═════ DATA SUPPLIED

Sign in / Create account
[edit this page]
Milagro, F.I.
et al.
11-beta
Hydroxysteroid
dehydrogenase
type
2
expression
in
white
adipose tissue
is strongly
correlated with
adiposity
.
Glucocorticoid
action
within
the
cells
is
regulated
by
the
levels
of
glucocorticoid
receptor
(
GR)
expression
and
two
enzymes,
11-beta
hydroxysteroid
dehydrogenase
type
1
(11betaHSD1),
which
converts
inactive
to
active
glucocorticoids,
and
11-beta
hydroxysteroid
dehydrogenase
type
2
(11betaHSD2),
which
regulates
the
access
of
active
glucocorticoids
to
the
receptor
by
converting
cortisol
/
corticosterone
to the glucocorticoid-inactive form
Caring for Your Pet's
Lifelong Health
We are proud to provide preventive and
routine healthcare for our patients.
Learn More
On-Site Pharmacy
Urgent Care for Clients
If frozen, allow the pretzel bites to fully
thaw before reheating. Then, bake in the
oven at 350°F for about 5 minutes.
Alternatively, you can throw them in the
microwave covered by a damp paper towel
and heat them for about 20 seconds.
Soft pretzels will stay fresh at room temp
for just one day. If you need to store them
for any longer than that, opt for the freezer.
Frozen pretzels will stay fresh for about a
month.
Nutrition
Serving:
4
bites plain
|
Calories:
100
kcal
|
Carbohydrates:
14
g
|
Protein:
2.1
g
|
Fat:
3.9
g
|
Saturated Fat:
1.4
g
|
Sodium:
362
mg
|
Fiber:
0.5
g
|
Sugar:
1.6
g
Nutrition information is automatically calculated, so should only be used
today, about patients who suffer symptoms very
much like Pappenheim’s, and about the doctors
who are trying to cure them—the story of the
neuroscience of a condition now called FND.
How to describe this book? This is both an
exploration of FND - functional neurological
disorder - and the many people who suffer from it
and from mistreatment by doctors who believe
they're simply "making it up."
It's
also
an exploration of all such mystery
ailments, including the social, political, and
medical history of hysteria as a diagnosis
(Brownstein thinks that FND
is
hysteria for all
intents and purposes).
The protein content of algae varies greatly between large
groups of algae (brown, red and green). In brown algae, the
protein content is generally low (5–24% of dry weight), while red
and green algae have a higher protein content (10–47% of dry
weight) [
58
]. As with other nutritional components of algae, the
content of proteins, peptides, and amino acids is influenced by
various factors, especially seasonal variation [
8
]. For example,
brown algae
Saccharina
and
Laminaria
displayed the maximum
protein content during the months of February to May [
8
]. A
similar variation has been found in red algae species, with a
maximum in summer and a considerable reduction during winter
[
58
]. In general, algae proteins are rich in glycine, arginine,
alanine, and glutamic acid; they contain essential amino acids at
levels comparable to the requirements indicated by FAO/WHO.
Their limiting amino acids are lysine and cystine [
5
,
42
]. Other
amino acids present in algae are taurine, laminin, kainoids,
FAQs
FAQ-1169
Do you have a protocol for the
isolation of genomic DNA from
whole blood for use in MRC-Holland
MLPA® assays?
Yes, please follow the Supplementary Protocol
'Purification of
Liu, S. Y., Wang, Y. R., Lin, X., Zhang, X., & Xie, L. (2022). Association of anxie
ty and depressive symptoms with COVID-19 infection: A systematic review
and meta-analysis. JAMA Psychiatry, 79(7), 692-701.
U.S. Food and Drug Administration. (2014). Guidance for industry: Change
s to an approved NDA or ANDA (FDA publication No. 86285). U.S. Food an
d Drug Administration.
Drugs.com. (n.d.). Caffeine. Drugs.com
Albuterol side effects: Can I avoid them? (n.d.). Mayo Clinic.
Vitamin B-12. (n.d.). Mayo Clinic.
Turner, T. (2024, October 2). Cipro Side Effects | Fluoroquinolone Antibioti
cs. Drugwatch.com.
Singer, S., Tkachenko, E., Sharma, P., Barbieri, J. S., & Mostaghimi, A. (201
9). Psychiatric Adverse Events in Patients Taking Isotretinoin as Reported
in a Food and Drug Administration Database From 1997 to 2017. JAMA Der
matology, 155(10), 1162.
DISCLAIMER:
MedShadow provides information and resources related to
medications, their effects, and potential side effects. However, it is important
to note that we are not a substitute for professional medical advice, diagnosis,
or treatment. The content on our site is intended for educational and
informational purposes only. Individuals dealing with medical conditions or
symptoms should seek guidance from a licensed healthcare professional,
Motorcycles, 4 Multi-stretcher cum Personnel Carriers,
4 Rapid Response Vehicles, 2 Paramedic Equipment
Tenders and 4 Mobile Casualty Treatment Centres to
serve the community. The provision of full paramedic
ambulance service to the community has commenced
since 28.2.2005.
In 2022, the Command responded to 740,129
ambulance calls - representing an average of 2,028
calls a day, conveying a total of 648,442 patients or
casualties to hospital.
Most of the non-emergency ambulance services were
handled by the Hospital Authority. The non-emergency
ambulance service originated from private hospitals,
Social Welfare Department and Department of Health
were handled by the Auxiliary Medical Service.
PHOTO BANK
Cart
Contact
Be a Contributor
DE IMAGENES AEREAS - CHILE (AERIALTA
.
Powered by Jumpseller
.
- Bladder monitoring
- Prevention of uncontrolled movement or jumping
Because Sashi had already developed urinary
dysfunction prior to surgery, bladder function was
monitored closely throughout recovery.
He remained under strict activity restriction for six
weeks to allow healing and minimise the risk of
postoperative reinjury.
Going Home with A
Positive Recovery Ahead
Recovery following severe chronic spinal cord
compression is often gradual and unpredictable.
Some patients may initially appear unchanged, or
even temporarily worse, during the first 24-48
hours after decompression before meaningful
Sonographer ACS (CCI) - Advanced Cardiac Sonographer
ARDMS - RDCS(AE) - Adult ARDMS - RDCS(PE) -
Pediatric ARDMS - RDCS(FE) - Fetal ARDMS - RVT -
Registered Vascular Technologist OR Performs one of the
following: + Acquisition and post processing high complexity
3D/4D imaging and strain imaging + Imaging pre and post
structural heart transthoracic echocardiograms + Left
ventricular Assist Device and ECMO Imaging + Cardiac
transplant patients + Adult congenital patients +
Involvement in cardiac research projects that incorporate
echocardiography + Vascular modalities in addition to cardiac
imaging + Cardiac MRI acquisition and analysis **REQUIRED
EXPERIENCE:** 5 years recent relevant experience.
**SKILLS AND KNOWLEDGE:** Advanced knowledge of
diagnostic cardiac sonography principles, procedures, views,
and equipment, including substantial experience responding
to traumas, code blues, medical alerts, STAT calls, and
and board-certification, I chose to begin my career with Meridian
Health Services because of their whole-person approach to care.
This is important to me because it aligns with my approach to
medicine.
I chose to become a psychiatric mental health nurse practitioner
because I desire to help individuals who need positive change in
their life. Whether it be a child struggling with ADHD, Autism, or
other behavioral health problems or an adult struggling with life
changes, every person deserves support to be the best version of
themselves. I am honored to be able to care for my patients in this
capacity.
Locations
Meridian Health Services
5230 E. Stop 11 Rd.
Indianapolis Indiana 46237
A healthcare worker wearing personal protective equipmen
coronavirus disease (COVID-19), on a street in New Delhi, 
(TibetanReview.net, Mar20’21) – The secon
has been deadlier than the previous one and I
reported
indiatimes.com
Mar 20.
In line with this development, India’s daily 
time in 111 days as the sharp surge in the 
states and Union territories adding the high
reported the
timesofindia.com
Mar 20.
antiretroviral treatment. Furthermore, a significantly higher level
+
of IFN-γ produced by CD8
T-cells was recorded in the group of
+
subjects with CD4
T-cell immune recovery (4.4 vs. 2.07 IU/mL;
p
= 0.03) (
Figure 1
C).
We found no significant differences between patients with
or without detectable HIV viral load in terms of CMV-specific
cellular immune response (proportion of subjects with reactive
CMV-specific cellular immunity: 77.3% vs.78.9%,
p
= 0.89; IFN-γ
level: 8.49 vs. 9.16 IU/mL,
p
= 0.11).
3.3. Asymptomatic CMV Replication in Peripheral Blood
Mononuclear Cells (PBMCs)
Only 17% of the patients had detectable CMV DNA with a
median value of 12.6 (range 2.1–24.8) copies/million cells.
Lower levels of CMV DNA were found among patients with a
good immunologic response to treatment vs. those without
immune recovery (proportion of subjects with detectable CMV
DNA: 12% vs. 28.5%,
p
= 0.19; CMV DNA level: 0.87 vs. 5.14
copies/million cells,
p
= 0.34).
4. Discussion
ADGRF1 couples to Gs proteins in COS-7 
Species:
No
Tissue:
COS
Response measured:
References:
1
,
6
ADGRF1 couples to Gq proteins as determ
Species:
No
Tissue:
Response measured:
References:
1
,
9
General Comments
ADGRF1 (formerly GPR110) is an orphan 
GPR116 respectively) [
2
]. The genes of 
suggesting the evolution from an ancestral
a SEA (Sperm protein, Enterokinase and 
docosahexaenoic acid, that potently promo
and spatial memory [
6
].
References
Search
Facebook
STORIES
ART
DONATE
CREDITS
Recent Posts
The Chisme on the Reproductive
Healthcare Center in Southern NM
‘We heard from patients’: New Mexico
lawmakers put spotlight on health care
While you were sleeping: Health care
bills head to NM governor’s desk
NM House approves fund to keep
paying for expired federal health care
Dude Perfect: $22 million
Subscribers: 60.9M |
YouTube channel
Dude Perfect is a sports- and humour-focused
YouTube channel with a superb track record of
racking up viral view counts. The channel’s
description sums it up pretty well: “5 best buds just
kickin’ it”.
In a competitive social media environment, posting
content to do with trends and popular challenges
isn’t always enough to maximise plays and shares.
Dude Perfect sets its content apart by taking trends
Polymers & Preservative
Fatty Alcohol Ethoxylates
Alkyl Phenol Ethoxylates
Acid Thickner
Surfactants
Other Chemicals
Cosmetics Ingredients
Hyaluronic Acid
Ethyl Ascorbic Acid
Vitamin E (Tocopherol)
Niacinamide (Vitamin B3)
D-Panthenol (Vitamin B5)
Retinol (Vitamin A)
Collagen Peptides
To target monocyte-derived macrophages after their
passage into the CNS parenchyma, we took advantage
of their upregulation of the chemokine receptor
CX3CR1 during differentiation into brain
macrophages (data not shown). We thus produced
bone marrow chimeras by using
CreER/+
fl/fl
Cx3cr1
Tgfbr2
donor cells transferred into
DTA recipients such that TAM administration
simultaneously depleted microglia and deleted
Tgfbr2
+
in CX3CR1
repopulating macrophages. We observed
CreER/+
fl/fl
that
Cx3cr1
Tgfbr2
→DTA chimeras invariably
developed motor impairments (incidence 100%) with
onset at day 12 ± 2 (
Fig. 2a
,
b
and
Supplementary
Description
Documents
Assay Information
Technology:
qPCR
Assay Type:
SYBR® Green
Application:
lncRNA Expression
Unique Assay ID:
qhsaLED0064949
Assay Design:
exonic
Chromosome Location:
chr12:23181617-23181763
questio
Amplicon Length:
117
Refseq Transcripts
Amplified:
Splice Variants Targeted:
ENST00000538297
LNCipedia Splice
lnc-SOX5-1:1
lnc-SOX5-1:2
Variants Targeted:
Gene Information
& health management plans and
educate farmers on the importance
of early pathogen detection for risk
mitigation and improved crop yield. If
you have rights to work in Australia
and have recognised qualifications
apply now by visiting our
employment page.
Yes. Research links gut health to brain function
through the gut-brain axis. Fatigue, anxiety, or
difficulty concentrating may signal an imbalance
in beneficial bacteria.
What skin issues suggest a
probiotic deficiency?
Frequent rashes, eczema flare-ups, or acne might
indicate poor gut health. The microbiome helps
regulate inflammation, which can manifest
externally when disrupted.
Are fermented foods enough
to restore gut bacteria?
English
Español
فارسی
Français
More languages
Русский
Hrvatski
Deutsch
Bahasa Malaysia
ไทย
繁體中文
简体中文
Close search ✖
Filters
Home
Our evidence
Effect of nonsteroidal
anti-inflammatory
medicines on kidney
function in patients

══════════

In the data above, which lines include "Vascular"? Return those lines.

OUTPUT OF THE TASK
Registered Vascular Technologist OR Performs one of the
echocardiography + Vascular modalities in addition to cardiac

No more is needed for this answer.